What you should do:
Look through the records below for lines containing the string "facilities", and report how many there are, nothing else.

Data supplied:
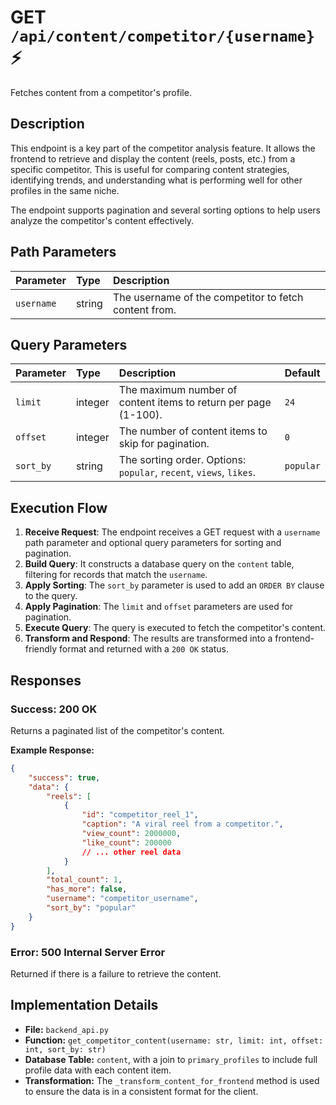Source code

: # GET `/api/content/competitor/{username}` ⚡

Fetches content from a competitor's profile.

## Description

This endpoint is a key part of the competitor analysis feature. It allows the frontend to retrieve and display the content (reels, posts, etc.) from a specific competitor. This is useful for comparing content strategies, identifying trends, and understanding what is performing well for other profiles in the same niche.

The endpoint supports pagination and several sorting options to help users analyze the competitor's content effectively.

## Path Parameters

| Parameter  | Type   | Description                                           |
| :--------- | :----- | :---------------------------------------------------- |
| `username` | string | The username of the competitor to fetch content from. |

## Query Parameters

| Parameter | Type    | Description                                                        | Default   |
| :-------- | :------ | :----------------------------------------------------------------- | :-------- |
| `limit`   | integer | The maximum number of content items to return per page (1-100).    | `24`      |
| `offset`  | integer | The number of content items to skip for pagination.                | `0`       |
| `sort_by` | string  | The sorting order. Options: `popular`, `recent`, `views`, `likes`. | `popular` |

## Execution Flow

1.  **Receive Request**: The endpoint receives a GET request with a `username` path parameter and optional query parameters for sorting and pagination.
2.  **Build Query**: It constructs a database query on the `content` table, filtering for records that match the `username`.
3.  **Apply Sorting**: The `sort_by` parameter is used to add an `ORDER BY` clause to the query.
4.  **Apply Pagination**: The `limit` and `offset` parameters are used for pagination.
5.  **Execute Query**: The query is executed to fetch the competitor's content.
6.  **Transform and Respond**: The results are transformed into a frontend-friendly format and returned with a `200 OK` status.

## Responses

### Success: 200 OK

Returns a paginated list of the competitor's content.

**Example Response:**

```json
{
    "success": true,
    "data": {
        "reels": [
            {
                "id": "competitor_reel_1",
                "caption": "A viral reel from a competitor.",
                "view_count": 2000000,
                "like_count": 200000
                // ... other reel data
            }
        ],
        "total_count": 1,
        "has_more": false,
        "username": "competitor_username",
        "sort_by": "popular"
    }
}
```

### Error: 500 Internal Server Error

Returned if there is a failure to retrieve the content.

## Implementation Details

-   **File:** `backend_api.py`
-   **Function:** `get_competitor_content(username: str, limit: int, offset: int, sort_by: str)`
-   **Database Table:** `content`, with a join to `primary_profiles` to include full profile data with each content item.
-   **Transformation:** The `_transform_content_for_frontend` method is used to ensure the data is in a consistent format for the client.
---
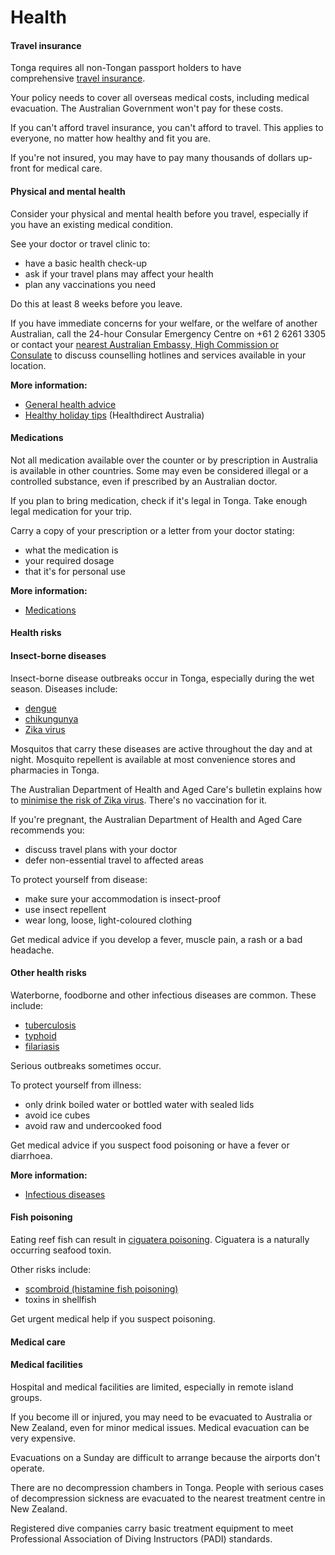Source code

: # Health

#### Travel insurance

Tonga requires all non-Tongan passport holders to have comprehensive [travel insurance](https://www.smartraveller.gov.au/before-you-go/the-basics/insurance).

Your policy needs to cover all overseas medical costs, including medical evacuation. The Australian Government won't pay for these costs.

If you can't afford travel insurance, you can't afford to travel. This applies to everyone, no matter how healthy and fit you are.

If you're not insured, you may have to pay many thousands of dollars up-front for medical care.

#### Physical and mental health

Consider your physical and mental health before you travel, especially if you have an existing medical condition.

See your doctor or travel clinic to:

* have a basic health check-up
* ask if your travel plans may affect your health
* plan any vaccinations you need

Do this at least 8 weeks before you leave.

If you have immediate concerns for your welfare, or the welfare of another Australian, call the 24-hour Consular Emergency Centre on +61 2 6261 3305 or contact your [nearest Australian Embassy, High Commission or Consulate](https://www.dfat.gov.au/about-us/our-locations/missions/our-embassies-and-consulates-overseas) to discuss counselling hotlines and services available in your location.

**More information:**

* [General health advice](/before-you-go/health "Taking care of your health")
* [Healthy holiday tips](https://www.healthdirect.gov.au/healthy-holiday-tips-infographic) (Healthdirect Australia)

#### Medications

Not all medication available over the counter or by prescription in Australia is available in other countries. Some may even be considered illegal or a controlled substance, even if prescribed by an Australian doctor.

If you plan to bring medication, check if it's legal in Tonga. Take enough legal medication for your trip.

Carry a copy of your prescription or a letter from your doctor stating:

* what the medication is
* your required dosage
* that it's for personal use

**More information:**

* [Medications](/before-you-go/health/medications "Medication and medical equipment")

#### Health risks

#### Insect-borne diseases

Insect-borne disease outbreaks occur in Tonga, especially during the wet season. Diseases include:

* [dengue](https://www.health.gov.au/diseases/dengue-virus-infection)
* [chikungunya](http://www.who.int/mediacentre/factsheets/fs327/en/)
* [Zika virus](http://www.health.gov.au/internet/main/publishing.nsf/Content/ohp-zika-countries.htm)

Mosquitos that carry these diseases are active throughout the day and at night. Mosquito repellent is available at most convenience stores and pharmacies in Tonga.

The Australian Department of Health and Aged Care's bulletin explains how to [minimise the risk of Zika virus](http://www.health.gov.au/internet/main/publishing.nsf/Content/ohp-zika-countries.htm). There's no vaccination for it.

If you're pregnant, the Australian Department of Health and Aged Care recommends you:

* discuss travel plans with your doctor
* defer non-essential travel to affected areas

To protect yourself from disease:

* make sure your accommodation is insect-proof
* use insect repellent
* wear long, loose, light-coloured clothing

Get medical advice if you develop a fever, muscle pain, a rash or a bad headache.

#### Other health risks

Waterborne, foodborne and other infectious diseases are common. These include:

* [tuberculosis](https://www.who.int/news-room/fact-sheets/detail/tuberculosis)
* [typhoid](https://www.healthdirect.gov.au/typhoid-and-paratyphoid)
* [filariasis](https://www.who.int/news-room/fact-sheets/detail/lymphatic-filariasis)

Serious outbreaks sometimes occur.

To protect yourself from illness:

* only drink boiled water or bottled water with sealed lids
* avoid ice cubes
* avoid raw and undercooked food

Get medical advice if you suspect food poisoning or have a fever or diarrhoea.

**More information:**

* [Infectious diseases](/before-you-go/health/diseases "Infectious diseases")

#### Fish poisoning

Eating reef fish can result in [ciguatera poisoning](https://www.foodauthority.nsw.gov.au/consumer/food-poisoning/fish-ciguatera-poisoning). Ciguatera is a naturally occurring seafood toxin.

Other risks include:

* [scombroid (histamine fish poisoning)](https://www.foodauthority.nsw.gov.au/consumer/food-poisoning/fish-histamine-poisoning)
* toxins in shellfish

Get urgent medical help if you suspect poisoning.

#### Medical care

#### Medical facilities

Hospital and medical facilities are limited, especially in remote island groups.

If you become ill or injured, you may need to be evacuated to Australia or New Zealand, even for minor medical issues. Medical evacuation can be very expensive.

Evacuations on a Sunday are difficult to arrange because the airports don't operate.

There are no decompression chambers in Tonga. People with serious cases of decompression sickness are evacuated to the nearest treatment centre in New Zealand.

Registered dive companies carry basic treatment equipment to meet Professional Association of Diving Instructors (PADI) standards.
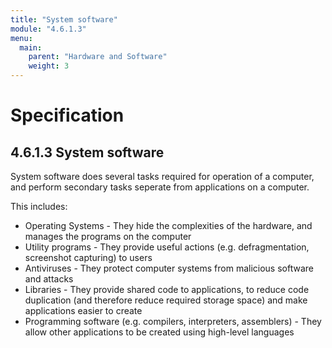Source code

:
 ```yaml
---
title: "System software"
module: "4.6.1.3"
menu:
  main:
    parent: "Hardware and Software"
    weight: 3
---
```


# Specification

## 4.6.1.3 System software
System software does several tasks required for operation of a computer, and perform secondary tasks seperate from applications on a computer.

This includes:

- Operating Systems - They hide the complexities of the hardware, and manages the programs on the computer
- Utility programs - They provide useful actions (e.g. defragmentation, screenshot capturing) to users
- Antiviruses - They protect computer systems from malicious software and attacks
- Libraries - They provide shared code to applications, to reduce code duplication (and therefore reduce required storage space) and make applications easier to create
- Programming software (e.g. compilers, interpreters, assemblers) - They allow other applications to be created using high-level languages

Task solution:
2